- Born: 1884 Manhattan, New York, United States
- Died: October 18, 1946 (aged 62) Manhattan, New York
- Occupation: Police officer
- Employer: New York City Police Department
- Known for: NYPD police detective who headed the NYPD Police Academy from 1930 to 1942 and was Chief Inspector from 1942 to 1945.
- Spouse: Helen O'Connell
- Children: John O'Connell, Jr.

= John J. O'Connell (police officer) =

John J. O'Connell (1884 – October 18, 1946) was an American law enforcement officer and police inspector with the New York City Police Department. A noted detective sergeant during his early police career, he later served as head of the NYPD Police Academy from 1930 to 1942 and Chief Inspector from 1942 until his retirement in 1945.

==Biography==
John O'Connell was born on the Lower East Side of Manhattan in 1884 and attended St. Augustine's Parochial School and La Salle Academy. He was a stenographer prior to joining the New York City Police Department on September 15, 1905. He made detective sergeant in 1912 and received several commendations by the department for bravery in the line of duty. Much of his early years on the force was spent in undercover work.

On one of the occasions, he led a squad to arrest gang chieftains Owney Madden and Tanner Smith at their headquarters known as the Winona Club. The gangsters were warned by one of their informants and had barricaded themselves in the building by the time O'Connell and his men had arrived. When O'Connell knocked on the door with his club, a gun was fired out a window with the shot "grazing a police officer's skull". The detective sergeant then ordered his men to withdraw around a corner and sent two patrolmen to gain entry to the building from the rear while the rest of the squad were marched across the street in full view of the gang. O'Connell approached the club once again and began arguing with Madden and Tanner, and while the rest of the gang crowded around the front windows to watch their leaders taunt the police, a rear window was left unguarded allowing the two patrolmen to sneak into the building.

The officers crept through the house until reaching the front room here the gang had gathered. They then rushed the gangsters in a surprise attack and the startled men were forced back momentarily. O'Connor immediately had his men break down the doors and within 15 minutes had placed all of the men under arrest and put them "handcuffed and bleeding" in a paddy wagon to a nearby precinct. Both Madden and Tanner received light punishments and were allowed to see Mayor William J. Gaynor who convinced him that the police had used excessive force and claimed they had been arrested during a card game. Gaynor then passed "Order No. 7" which prohibited a police officer to use of his club "unless he was prepared to prove that it was in defense of his life".
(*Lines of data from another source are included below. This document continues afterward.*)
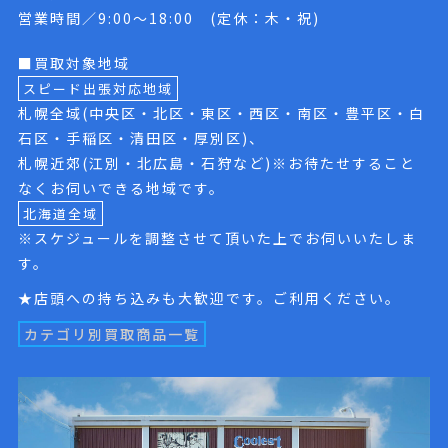
営業時間／9:00〜18:00 (定休：木・祝)
■買取対象地域
スピード出張対応地域
札幌全域(中央区・北区・東区・西区・南区・豊平区・白
石区・手稲区・清田区・厚別区)、
札幌近郊(江別・北広島・石狩など)※お待たせすること
なくお伺いできる地域です。
北海道全域
※スケジュールを調整させて頂いた上でお伺いいたしま
す。
★店頭への持ち込みも大歓迎です。ご利用ください。
カテゴリ別買取商品一覧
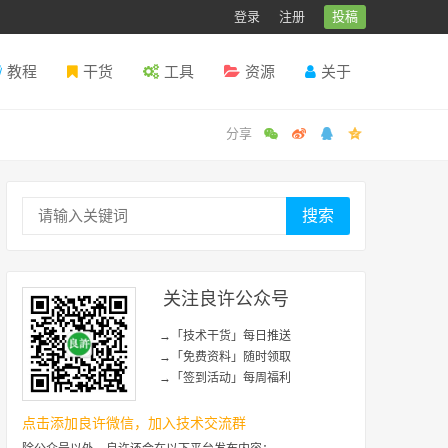
登录
注册
投稿
教程
干货
工具
资源
关于
搜索
关注良许公众号
→「技术干货」每日推送
→「免费资料」随时领取
→「签到活动」每周福利
点击添加良许微信，加入技术交流群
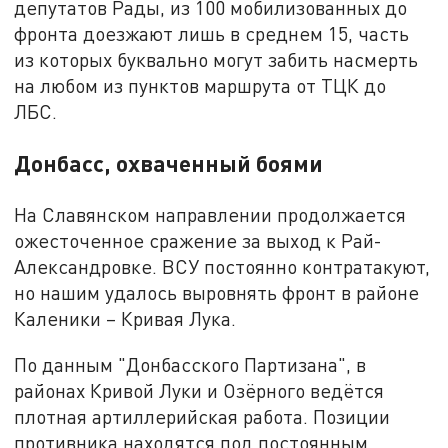
депутатов Рады, из 100 мобилизованных до
фронта доезжают лишь в среднем 15, часть
из которых буквально могут забить насмерть
на любом из пунктов маршрута от ТЦК до
ЛБС.
Донбасс, охваченный боями
На Славянском направлении продолжается
ожесточенное сражение за выход к Рай-
Александровке. ВСУ постоянно контратакуют,
но нашим удалось выровнять фронт в районе
Каленики – Кривая Лука.
По данным "Донбасского Партизана", в
районах Кривой Луки и Озёрного ведётся
плотная артиллерийская работа. Позиции
противника находятся под постоянным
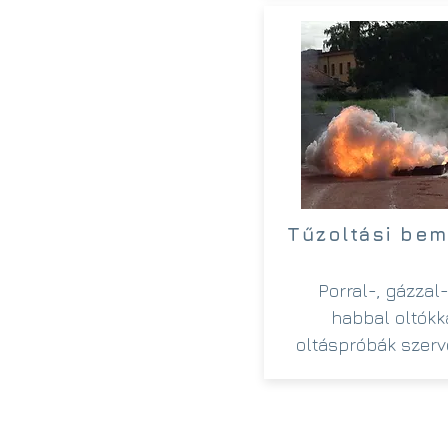
Tűzoltási bem
Porral-, gázzal
habbal oltókk
oltáspróbák szer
He was made a police lieutenant in 1920 and then a captain eight years later. In 1929, he was appointed a deputy police inspector and then head of the NYPD Police Academy the next year. He established the technical research laboratory during his time at the academy and directed the wartime coordination between civilian defense groups and law enforcement agencies. O'Connell was also the author of several books on police practice and procedure which were later adopted as standard textbooks for law enforcement training. His best known work, "Modern Criminal Investigation" (1935), was co-written with Harry Söderman and outlined early scientific and psychological methods of crime detection.

In 1941, he became assistant Chief Inspector. He left the police academy when he was appointed Chief Police Inspector by then Police Commissioner Lewis Valentine on July 7, 1942. He remained chief inspector for three years until his retirement in 1945. After a long illness, he died at Doctors Hospital on October 18, 1946. He was survived by his wife Helen, his son John Jr. and two grandchildren.